● TASK INSTRUCTIONS: Set down every entry once more, exactly as it appears.

● MATERIAL FOR THIS TASK:
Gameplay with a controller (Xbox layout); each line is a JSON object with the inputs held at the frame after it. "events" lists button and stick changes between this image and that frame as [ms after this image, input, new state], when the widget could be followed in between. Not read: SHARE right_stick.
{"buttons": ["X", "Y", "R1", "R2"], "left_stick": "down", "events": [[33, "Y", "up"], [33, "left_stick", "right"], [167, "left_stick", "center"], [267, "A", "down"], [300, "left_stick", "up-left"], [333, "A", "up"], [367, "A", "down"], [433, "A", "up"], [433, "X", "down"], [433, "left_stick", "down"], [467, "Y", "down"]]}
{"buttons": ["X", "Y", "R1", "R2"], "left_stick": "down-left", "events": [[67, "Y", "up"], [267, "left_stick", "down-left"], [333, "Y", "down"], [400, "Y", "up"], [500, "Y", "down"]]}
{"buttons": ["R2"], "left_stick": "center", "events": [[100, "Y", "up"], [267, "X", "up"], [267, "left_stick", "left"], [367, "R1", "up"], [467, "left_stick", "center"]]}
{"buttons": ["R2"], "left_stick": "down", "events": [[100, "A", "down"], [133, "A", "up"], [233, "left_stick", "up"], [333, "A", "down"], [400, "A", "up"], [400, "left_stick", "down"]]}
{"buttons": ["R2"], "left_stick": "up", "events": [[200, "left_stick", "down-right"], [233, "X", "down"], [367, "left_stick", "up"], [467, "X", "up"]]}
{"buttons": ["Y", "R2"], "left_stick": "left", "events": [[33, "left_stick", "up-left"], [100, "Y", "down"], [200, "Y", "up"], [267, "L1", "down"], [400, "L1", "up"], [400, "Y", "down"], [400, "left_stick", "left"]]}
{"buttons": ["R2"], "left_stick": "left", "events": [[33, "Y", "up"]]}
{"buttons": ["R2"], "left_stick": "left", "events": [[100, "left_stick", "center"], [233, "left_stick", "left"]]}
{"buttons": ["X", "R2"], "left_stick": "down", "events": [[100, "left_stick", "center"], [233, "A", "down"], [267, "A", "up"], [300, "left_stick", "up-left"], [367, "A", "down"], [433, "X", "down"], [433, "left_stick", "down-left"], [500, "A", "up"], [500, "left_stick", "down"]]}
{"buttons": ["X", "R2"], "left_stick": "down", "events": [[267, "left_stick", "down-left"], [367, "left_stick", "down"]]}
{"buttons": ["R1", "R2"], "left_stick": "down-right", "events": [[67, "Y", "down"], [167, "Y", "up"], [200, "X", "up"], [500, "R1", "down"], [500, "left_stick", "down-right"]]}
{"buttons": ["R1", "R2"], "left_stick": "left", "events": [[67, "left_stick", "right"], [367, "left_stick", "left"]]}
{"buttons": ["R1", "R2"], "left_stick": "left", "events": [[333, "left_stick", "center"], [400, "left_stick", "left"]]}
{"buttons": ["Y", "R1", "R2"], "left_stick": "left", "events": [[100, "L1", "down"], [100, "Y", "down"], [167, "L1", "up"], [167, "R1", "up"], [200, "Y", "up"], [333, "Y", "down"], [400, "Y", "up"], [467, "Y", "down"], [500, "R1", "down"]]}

● YOUR RESPONSE:
Gameplay with a controller (Xbox layout); each line is a JSON object with the inputs held at the frame after it. "events" lists button and stick changes between this image and that frame as [ms after this image, input, new state], when the widget could be followed in between. Not read: SHARE right_stick.
{"buttons": ["X", "Y", "R1", "R2"], "left_stick": "down", "events": [[33, "Y", "up"], [33, "left_stick", "right"], [167, "left_stick", "center"], [267, "A", "down"], [300, "left_stick", "up-left"], [333, "A", "up"], [367, "A", "down"], [433, "A", "up"], [433, "X", "down"], [433, "left_stick", "down"], [467, "Y", "down"]]}
{"buttons": ["X", "Y", "R1", "R2"], "left_stick": "down-left", "events": [[67, "Y", "up"], [267, "left_stick", "down-left"], [333, "Y", "down"], [400, "Y", "up"], [500, "Y", "down"]]}
{"buttons": ["R2"], "left_stick": "center", "events": [[100, "Y", "up"], [267, "X", "up"], [267, "left_stick", "left"], [367, "R1", "up"], [467, "left_stick", "center"]]}
{"buttons": ["R2"], "left_stick": "down", "events": [[100, "A", "down"], [133, "A", "up"], [233, "left_stick", "up"], [333, "A", "down"], [400, "A", "up"], [400, "left_stick", "down"]]}
{"buttons": ["R2"], "left_stick": "up", "events": [[200, "left_stick", "down-right"], [233, "X", "down"], [367, "left_stick", "up"], [467, "X", "up"]]}
{"buttons": ["Y", "R2"], "left_stick": "left", "events": [[33, "left_stick", "up-left"], [100, "Y", "down"], [200, "Y", "up"], [267, "L1", "down"], [400, "L1", "up"], [400, "Y", "down"], [400, "left_stick", "left"]]}
{"buttons": ["R2"], "left_stick": "left", "events": [[33, "Y", "up"]]}
{"buttons": ["R2"], "left_stick": "left", "events": [[100, "left_stick", "center"], [233, "left_stick", "left"]]}
{"buttons": ["X", "R2"], "left_stick": "down", "events": [[100, "left_stick", "center"], [233, "A", "down"], [267, "A", "up"], [300, "left_stick", "up-left"], [367, "A", "down"], [433, "X", "down"], [433, "left_stick", "down-left"], [500, "A", "up"], [500, "left_stick", "down"]]}
{"buttons": ["X", "R2"], "left_stick": "down", "events": [[267, "left_stick", "down-left"], [367, "left_stick", "down"]]}
{"buttons": ["R1", "R2"], "left_stick": "down-right", "events": [[67, "Y", "down"], [167, "Y", "up"], [200, "X", "up"], [500, "R1", "down"], [500, "left_stick", "down-right"]]}
{"buttons": ["R1", "R2"], "left_stick": "left", "events": [[67, "left_stick", "right"], [367, "left_stick", "left"]]}
{"buttons": ["R1", "R2"], "left_stick": "left", "events": [[333, "left_stick", "center"], [400, "left_stick", "left"]]}
{"buttons": ["Y", "R1", "R2"], "left_stick": "left", "events": [[100, "L1", "down"], [100, "Y", "down"], [167, "L1", "up"], [167, "R1", "up"], [200, "Y", "up"], [333, "Y", "down"], [400, "Y", "up"], [467, "Y", "down"], [500, "R1", "down"]]}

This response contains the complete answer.